What you have to do:
The line bearing "dem Potsdamer Platz.", together with all lines after it to the end of the material, should be repeated exactly; leave out everything else.
>>>>>
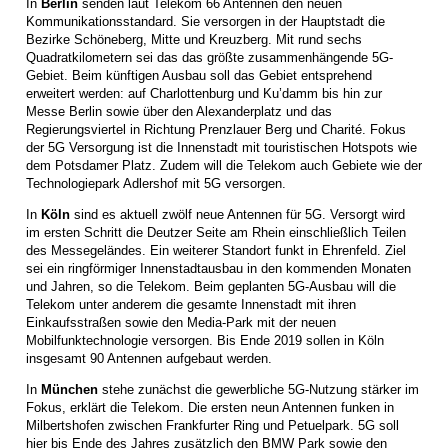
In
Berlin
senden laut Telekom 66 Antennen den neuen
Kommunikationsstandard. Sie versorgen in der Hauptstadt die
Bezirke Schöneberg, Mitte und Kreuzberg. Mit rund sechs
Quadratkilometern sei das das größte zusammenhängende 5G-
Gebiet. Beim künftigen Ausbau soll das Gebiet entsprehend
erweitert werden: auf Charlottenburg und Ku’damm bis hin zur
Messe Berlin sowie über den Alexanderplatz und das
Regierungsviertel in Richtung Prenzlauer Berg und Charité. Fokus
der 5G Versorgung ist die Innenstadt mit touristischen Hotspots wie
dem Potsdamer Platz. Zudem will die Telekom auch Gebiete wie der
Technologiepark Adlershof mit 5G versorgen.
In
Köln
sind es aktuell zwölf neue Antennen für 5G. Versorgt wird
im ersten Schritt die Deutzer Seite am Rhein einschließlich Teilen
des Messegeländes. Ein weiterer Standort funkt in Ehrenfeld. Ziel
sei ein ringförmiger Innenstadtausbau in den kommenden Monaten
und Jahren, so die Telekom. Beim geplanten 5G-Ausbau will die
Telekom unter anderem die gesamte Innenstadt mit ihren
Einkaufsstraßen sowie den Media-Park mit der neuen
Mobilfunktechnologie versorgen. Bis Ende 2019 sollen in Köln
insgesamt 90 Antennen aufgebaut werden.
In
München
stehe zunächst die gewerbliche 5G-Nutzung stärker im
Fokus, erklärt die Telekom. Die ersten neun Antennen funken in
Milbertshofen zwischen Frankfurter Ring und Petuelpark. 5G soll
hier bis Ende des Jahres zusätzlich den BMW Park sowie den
<<<<<
Solution:
dem Potsdamer Platz. Zudem will die Telekom auch Gebiete wie der
Technologiepark Adlershof mit 5G versorgen.
In
Köln
sind es aktuell zwölf neue Antennen für 5G. Versorgt wird
im ersten Schritt die Deutzer Seite am Rhein einschließlich Teilen
des Messegeländes. Ein weiterer Standort funkt in Ehrenfeld. Ziel
sei ein ringförmiger Innenstadtausbau in den kommenden Monaten
und Jahren, so die Telekom. Beim geplanten 5G-Ausbau will die
Telekom unter anderem die gesamte Innenstadt mit ihren
Einkaufsstraßen sowie den Media-Park mit der neuen
Mobilfunktechnologie versorgen. Bis Ende 2019 sollen in Köln
insgesamt 90 Antennen aufgebaut werden.
In
München
stehe zunächst die gewerbliche 5G-Nutzung stärker im
Fokus, erklärt die Telekom. Die ersten neun Antennen funken in
Milbertshofen zwischen Frankfurter Ring und Petuelpark. 5G soll
hier bis Ende des Jahres zusätzlich den BMW Park sowie den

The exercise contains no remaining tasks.